--- START ---

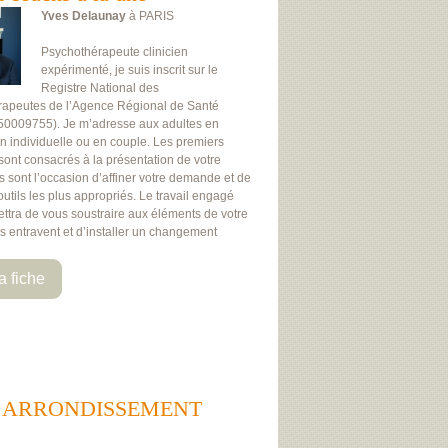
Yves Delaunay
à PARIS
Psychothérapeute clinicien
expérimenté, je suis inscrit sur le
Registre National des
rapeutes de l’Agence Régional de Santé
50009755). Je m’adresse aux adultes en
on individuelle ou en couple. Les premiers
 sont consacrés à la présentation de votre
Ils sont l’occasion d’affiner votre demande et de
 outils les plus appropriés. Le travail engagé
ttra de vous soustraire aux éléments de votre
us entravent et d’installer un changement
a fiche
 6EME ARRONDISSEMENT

--- END ---
--- START ---

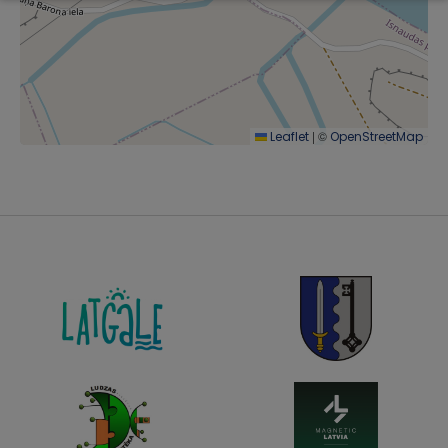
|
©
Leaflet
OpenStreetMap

--- END ---

Exercise aim
All lines above between those holding "Ils sont l’occasion" and "6EME ARRONDISSEMENT", inclusive, must be set down unchanged, and no other line may be included.

Finished task
Ils sont l’occasion d’affiner votre demande et de
 outils les plus appropriés. Le travail engagé
ttra de vous soustraire aux éléments de votre
us entravent et d’installer un changement
a fiche
 6EME ARRONDISSEMENT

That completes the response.